PASSAGE: Begin

Hmm. Why is the GDM xauth file so different on CentOS8

storm[0]:raines$ xauth -i -f /etc/opt/VirtualGL/vgl_xauth_key list
xauth:  /etc/opt/VirtualGL/vgl_xauth_key not writable, changes will be ignored
storm.nmr.mgh.harvard.edu/unix:  MIT-MAGIC-COOKIE-1  31f3b680d30a79f33cfa507fbd755498
#ffff#73746f726d2e6e6d722e6d67682e686172766172642e656475#:  MIT-MAGIC-COOKIE-1  31f3b680d30a79f33cfa507fbd755498
storm[0]:raines$ xauth add storm.nmr.mgh.harvard.edu/unix:  MIT-MAGIC-COOKIE-1  31f3b680d30a79f33cfa507fbd755498
xauth: (argv):1:  bad display name "storm.nmr.mgh.harvard.edu/unix:" in "add" command
storm[0]:raines$ xauth add storm.nmr.mgh.harvard.edu/unix:0  MIT-MAGIC-COOKIE-1  31f3b680d30a79f33cfa507fbd755498
storm[0]:raines$ DISPLAY=:0 xdpyinfo | head -3
name of display:    :0
version number:    11.0
vendor string:    The X.Org Foundation

Okay, so on storm I now do this

[root@storm ~]# cd /etc/opt/VirtualGL/
[root@storm VirtualGL]# mv vgl_xauth_key bad_key
[root@storm VirtualGL]# touch vgl_xauth_key
[root@storm VirtualGL]# xauth -f vgl_xauth_key add storm.nmr.mgh.harvard.edu/unix:0  MIT-MAGIC-COOKIE-1  31f3b680d30a79f33cfa507fbd755498
[root@storm VirtualGL]# chmod 644 vgl_xauth_key
[root@storm VirtualGL]# ls -l
total 8
-rw-r--r--. 1 root root 138 Mar 19 10:04 bad_key
-rw-r--r--. 1 root root  70 Apr  8 12:06 vgl_xauth_key

And now I can vglconnect to storm and run vglrun no problem

I will now modify my /usr/share/gdm/greeter/autostart/virtualgl.desktop to call a wrapper script that "fixes" the vgl_auth_key after running /usr/bin/vglgenkey

This missing ":0" is at the GDM level

[root@storm VirtualGL]# xauth -if /run/user/42/gdm/Xauthority list
storm.nmr.mgh.harvard.edu/unix:  MIT-MAGIC-COOKIE-1  31f3b680d30a79f33cfa507fbd755498
#ffff#73746f726d2e6e6d722e6d67682e686172766172642e656475#:  MIT-MAGIC-COOKIE-1  31f3b680d30a79f33cfa507fbd755498

so maybe this is a "bug" with GDM. But maybe vglgenkey could be adjusted to "fix" it when it sees it.

dcommander commented 3 years ago

I can't reproduce the issue, which is a necessary first step before I can fix it or work around it. What I did:

  1. cleared ~/.Xauthority on my CentOS 8 machine
  2. connected to the machine using vglconnect -s
  3. verified that ~/.Xauthority contained only the cookie for the SSH-forwarded 2D X server connection
  4. executed vglrun /opt/VirtualGL/bin/glxspheres64
  5. verified that GLXspheres launched correctly
  6. verified that ~/.Xauthority contained both the cookie for the SSH-forwarded 2D X server connection and the 3D X server connection

I also tried the same thing with a VNC session as the 2D X server, as you indicated above. Same results. Are you sharing a home directory between client and server? What else could I be missing?

PASSAGE: End

> _COMPLETE THE FOLLOWING_:
[1] Answer these questions from the thread about the GDM xauth file on CentOS 8:
(a) What permission mode was applied to the newly created vgl_xauth_key?
(b) Which file does the poster plan to modify so that it calls a wrapper script?
(c) What program was run with vglrun while the issue was being reproduced?
[2] Reproduce the records from their very first line through the line that contains "Laisser un commentaire", keeping both ends. Leave the pictures out.

RECORDS PROVIDED: Begin

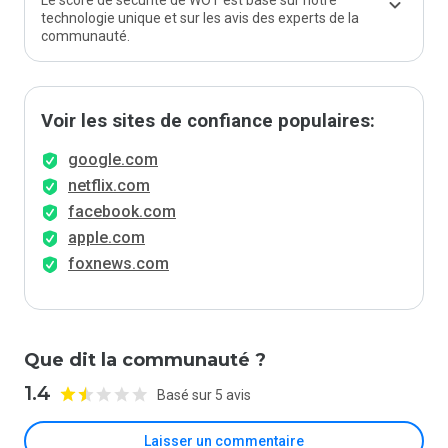
Le score de sécurité de WOT est basé sur notre
technologie unique et sur les avis des experts de la
communauté.
Voir les sites de confiance populaires:
google.com
netflix.com
facebook.com
apple.com
foxnews.com
Que dit la communauté ?
1.4
Basé sur 5 avis
Laisser un commentaire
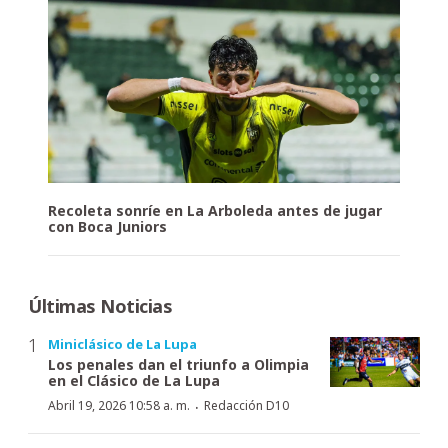
Recoleta sonríe en La Arboleda antes de jugar
con Boca Juniors
Últimas Noticias
Miniclásico de La Lupa
Los penales dan el triunfo a Olimpia
en el Clásico de La Lupa
·
Abril 19, 2026 10:58 a. m.
Redacción D10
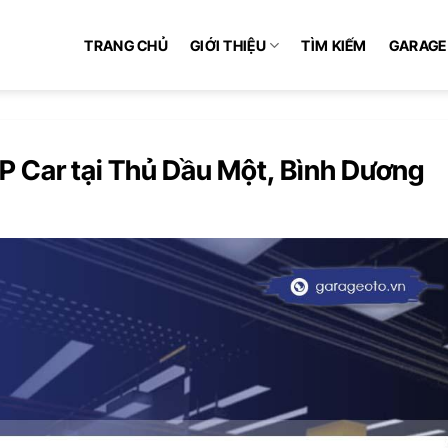
TRANG CHỦ
GIỚI THIỆU
TÌM KIẾM
GARAGE
&P Car tại Thủ Dầu Một, Bình Dương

RECORDS PROVIDED: End

> _TASK-BY-TASK ANSWERS_:
[1]
(a) 644
(b) /usr/share/gdm/greeter/autostart/virtualgl.desktop
(c) /opt/VirtualGL/bin/glxspheres64

[2]
Le score de sécurité de WOT est basé sur notre
technologie unique et sur les avis des experts de la
communauté.
Voir les sites de confiance populaires:
google.com
netflix.com
facebook.com
apple.com
foxnews.com
Que dit la communauté ?
1.4
Basé sur 5 avis
Laisser un commentaire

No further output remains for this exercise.